Task details:
Output every line of the entries from the line containing "module v_adders_7 (A, B, ADDSUB, RES);" through the last, exactly, with no other content.
* * * * * * *
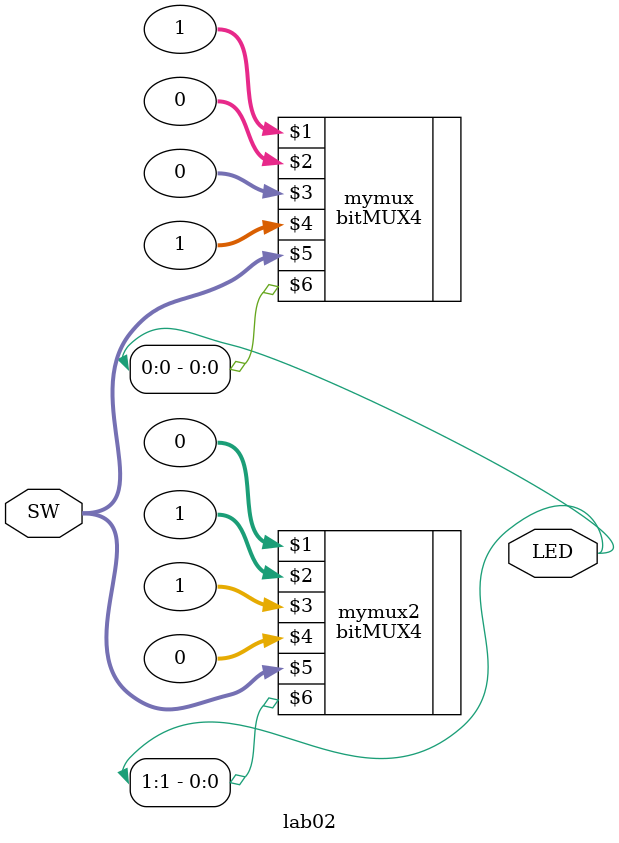
<source format=v>
`timescale 1ns / 1ps


module lab02(
input [1:0]SW,
output [1:0]LED
    );
    /*wire [1:0] sel;
    wire [1:0] o;
    assign sel=SW; 
    assign o=LED;*/
    bitMUX4 mymux(1,0,0,1,SW[1:0],LED[0]);
    bitMUX4 mymux2(0,1,1,0,SW[1:0],LED[1]);
endmodule

</source>
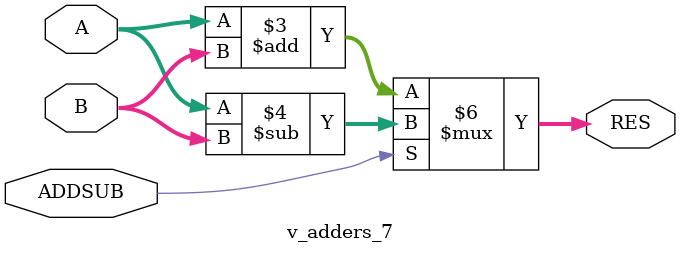
<source format=v>
module v_adders_7 (A, B, ADDSUB, RES);

    parameter  WIDTH = 8;
    input                   ADDSUB;
    input       [WIDTH-1:0] A;
    input       [WIDTH-1:0] B;
    output reg  [WIDTH-1:0] RES;

    always @(A or B or ADDSUB)
    begin
        if (ADDSUB == 1'b0)
	    RES = A + B;
        else
	    RES = A - B;
    end

endmodule

</source>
* * * * * * *
Finished task:
module v_adders_7 (A, B, ADDSUB, RES);

    parameter  WIDTH = 8;
    input                   ADDSUB;
    input       [WIDTH-1:0] A;
    input       [WIDTH-1:0] B;
    output reg  [WIDTH-1:0] RES;

    always @(A or B or ADDSUB)
    begin
        if (ADDSUB == 1'b0)
	    RES = A + B;
        else
	    RES = A - B;
    end

endmodule

</source>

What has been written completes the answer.